Однако до конца 2016 года политика КПК была сосредоточена на создании принудительного потенциала посредством технологической и человеческой слежки; содержание под стражей и перевоспитание оставалось целенаправленным и избирательным.
Первой характеристикой новой стратегии является переход от индивидуальных к коллективным репрессиям
В 2017–2018 годах КПК предприняла шаги, которые отличали ее стратегию внутренней безопасности в Синьцзяне от прошлых подходов в других районах страны (включая районы с преобладанием ханьцев и регионы меньшинств, такие как Тибетский автономный район). Первой характеристикой новой стратегии является переход от индивидуальных к коллективным репрессиям. В феврале 2017 года Чэнь Цюаньго посетил симпозиум Центральной комиссии национальной безопасности в Пекине. Вскоре после этого представители СУАР провели ряд массовых митингов по вопросам безопасности по всему региону, и региональное министерство юстиции распорядилось создать центры «концентрированного преобразования через образование».

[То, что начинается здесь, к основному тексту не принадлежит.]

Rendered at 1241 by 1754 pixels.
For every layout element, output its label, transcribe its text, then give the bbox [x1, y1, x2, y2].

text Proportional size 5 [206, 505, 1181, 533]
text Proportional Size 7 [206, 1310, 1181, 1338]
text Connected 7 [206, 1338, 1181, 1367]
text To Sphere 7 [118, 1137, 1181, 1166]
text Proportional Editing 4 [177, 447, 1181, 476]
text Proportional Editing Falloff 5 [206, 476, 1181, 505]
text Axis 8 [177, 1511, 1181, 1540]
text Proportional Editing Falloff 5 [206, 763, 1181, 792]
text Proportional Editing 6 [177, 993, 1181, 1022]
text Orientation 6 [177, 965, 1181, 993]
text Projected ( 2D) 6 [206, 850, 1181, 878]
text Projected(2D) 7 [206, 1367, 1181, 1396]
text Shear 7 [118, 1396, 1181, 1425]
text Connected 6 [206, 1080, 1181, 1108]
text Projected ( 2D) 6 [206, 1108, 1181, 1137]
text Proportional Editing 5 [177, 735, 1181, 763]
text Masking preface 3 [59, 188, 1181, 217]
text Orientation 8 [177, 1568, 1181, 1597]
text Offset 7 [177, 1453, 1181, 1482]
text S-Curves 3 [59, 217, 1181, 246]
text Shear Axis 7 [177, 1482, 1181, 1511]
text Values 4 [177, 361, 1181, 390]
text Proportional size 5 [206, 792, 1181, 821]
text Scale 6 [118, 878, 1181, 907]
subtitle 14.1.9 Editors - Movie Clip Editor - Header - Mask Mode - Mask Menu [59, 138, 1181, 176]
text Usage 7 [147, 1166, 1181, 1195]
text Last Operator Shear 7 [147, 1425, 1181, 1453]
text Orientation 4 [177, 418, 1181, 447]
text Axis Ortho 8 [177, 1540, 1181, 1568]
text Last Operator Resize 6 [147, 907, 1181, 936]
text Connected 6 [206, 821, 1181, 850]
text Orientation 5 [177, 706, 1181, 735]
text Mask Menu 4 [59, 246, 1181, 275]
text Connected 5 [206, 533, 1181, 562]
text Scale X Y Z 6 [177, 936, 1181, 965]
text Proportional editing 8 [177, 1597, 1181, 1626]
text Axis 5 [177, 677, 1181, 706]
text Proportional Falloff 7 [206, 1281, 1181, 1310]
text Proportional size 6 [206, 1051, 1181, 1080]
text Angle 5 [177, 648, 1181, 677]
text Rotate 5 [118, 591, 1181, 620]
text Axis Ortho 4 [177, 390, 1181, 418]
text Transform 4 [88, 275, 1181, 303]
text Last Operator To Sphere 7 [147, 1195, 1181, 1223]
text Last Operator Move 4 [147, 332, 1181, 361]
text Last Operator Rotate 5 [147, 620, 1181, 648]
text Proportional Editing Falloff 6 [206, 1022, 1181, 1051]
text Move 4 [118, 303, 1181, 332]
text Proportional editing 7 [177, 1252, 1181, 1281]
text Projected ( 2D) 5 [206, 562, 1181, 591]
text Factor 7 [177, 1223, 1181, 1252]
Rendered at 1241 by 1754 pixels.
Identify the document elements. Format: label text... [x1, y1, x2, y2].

В марте новые региональные «Правила деэкстремизации» призвали к трансформации через образование с помощью как индивидуальных, так и централизованных мер. В течение следующих нескольких месяцев власти СУАР начали применять принудительное содержание под стражей и перевоспитание в массовом порядке; они также начали обсуждать основанную на перевоспитании пятилетнюю стратегию, направленную на обеспечение стабильности в регионе.
Эти шаги на практике означали создание широкомасштабной внесудебной системы содержания под стражей и интернирования, направленной на массовое воспитание и политико-идеологическое перевоспитание. По оценкам правозащитных групп, 30 процентов уйгурского населения южного Синьцзяна были задержаны для перевоспитания, так же как и меньшее количество представителей казахского и кыргызского меньшинств в регионе. Хотя точные масштабы тюремного заключения неизвестны, Адриан Зенц и Риан Тум приводят данные около 1,5 млн. человек, от 5 до 10 процентов уйгурского населения Китая; по оценкам правительства США, с течением времени они варьировались от 800 000 до 3 млн. человек. В опубликованном письме послу США в Китае Терри Бранстаду в начале 2018 года двухпартийные председатели Исполнительной комиссии Конгресса США по Китаю назвали события в Синьцзяне «крупнейшим массовым заключением этнического меньшинства в мире сегодня». Таким образом, КПК перешла с выборочных репрессий (нацеленных на людей из-за того, что они делают) в сторону коллективных репрессий (нацеленных на людей из-за того «кто они, где они живут и к какой группе идентичности они принадлежат»).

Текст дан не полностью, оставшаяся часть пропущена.